Success will be measured in whether more farmers are willing to grow the crop, whether more people will eat it and whether that translates to higher levels of vitamin A. The early results are promising.

HarvestPlus estimates there are now 2.25 million OFSP farmers in Uganda, and the adoption rate of farmers growing the crop rose from 4.2 percent in 2013 to 28.2 percent in 2017. In an evaluation of one program that ran between 2007 and 2009, making OFSP available led to a two-thirds increase in vitamin A intake among both younger and older children and doubled the intake among women.

Since VAD is a problem affecting much of sub-Saharan Africa, these results could have global implications. In 2014, researchers found a deficiency prevalence of about 42 percent among children under 5 in Africa.

HarvestPlus notes that OFSP should not be seen as a magic bullet for overcoming VAD, but as a complement to other strategies, such as the continued distribution of vitamin A capsules. But CIP and its partners have been buoyed by the early success. They hope to reach 10 million households in 17 sub-Saharan African countries by 2020.

Selling the Sweet Potato

Back in Uganda, officials acknowledged there is more to be done, both to increase distribution and consumption, but also to research the effects.

When it comes to eating the food, Sylvia Magezi, the Uganda country manager for HarvestPlus, said they had set their own goal of 1 million households by 2021. They have so far reached about 600,000 households, according to their internal data.

“So it still needs different efforts to address it and biofortification is a cost-effective and sustainable intervention that can do it,” Magezi said. “So people should be growing and consuming [OFSP] more.”
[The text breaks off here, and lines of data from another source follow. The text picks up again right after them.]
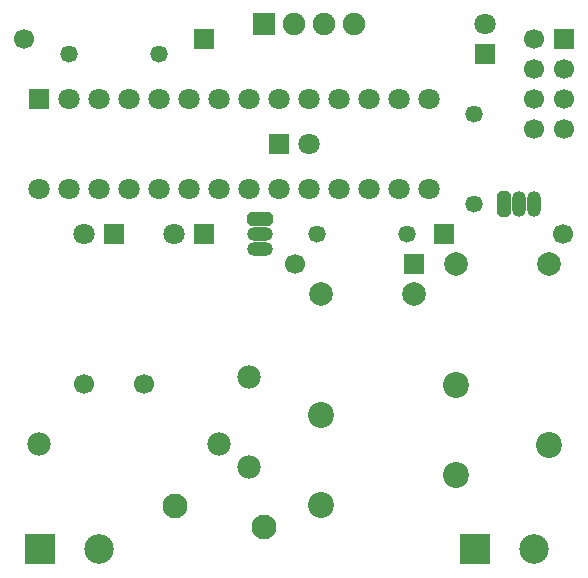
<source format=gbr>
G04 DipTrace 3.0.0.2*
G04 TopMask.gbr*
%MOIN*%
G04 #@! TF.FileFunction,Soldermask,Top*
G04 #@! TF.Part,Single*
%AMOUTLINE1*
4,1,8,
-0.023622,-0.031158,
-0.011473,-0.043307,
0.011473,-0.043307,
0.023622,-0.031158,
0.023622,0.031158,
0.011473,0.043307,
-0.011473,0.043307,
-0.023622,0.031158,
-0.023622,-0.031158,
0*%
%AMOUTLINE4*
4,1,8,
-0.031158,0.023622,
-0.043307,0.011473,
-0.043307,-0.011473,
-0.031158,-0.023622,
0.031158,-0.023622,
0.043307,-0.011473,
0.043307,0.011473,
0.031158,0.023622,
-0.031158,0.023622,
0*%
%ADD25C,0.07874*%
%ADD35C,0.074803*%
%ADD36R,0.066929X0.066929*%
%ADD37C,0.066929*%
%ADD52R,0.074803X0.074803*%
%ADD53C,0.082677*%
%ADD58C,0.077874*%
%ADD60C,0.077874*%
%ADD62C,0.057874*%
%ADD64C,0.057874*%
%ADD66O,0.086614X0.047244*%
%ADD68O,0.047244X0.086614*%
%ADD70C,0.086614*%
%ADD72R,0.098425X0.098425*%
%ADD74C,0.098425*%
%ADD77C,0.070866*%
%ADD79R,0.070866X0.070866*%
%ADD86OUTLINE1*%
%ADD89OUTLINE4*%
%FSLAX26Y26*%
G04*
G70*
G90*
G75*
G01*
G04 TopMask*
%LPD*%
D79*
X793701Y1593701D3*
D77*
X693701D3*
X993701D3*
D79*
X1093701D3*
D77*
X1443701Y1893701D3*
D79*
X1343701D3*
X2031201Y2193701D3*
D77*
Y2293701D3*
D36*
X1893701Y1593701D3*
D37*
X2291339D3*
D36*
X1793701Y1493701D3*
D37*
X1396063D3*
D36*
X1093701Y2243701D3*
D37*
X693701Y1093701D3*
X893701D3*
X493701Y2243701D3*
D74*
X743701Y543701D3*
D72*
X546850D3*
D74*
X2193701D3*
D72*
X1996850D3*
D25*
X1793701Y1393701D3*
X1481890D3*
D70*
Y990551D3*
Y690551D3*
D25*
X2243701Y1493701D3*
X1931890D3*
D70*
Y1090551D3*
Y790551D3*
X2243701Y890551D3*
D36*
X2293701Y2243701D3*
D37*
X2193701D3*
X2293701Y2143701D3*
X2193701D3*
X2293701Y2043701D3*
X2193701D3*
X2293701Y1943701D3*
X2193701D3*
D86*
X2093701Y1693701D3*
D68*
X2143701D3*
X2193701D3*
D89*
X1281201Y1643701D3*
D66*
Y1593701D3*
Y1543701D3*
D64*
X1468701Y1593701D3*
D62*
X1768701D3*
D64*
X1993701Y1693701D3*
D62*
Y1993701D3*
D64*
X643701Y2193701D3*
D62*
X943701D3*
D60*
X1243701Y1118701D3*
D58*
Y818701D3*
D60*
X543701Y893701D3*
D58*
X1143701D3*
D79*
X543701Y2043701D3*
D77*
X643701D3*
X743701D3*
X843701D3*
X943701D3*
X1043701D3*
X1143701D3*
X1243701D3*
X1343701D3*
X1443701D3*
X1543701D3*
X1643701D3*
X1743701D3*
X1843701D3*
Y1743701D3*
X1743701D3*
X1643701D3*
X1543701D3*
X1443701D3*
X1343701D3*
X1243701D3*
X1143701D3*
X1043701D3*
X943701D3*
X843701D3*
X743701D3*
X643701D3*
X543701D3*
D53*
X1293701Y618701D3*
X998425Y689567D3*
D52*
X1293701Y2293701D3*
D35*
X1393701D3*
X1493701D3*
X1593701D3*
M02*

</source>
That means advocates are ramping up their efforts to promote behavior change.

Mwanga said they are pushing initiatives, including getting readers and manuals that educate primary students about OFSP into schools. It has been a struggle to integrate them into the curriculum, he said, but these kinds of sustained efforts to build awareness are critical. They are also running radio programs and live dramas touting the benefits of the potatoes.

“You know the reason people take beer or Coke is because somebody is all the time reaching them through radio or TV [or] billboards,” he said. “When it comes to something that saves lives, there is a project for maybe one year, two years, five years. After the project finishes nobody talks about this wonder food so that frustrates.”

Magezi said it will take time to convince people to transition away from other varieties of sweet potato that have been around much longer.

“They ask themselves, ‘Why is it orange?’,” she said. “Then you have to explain that it’s orange because of the beta-Carotene, the vitamin A.”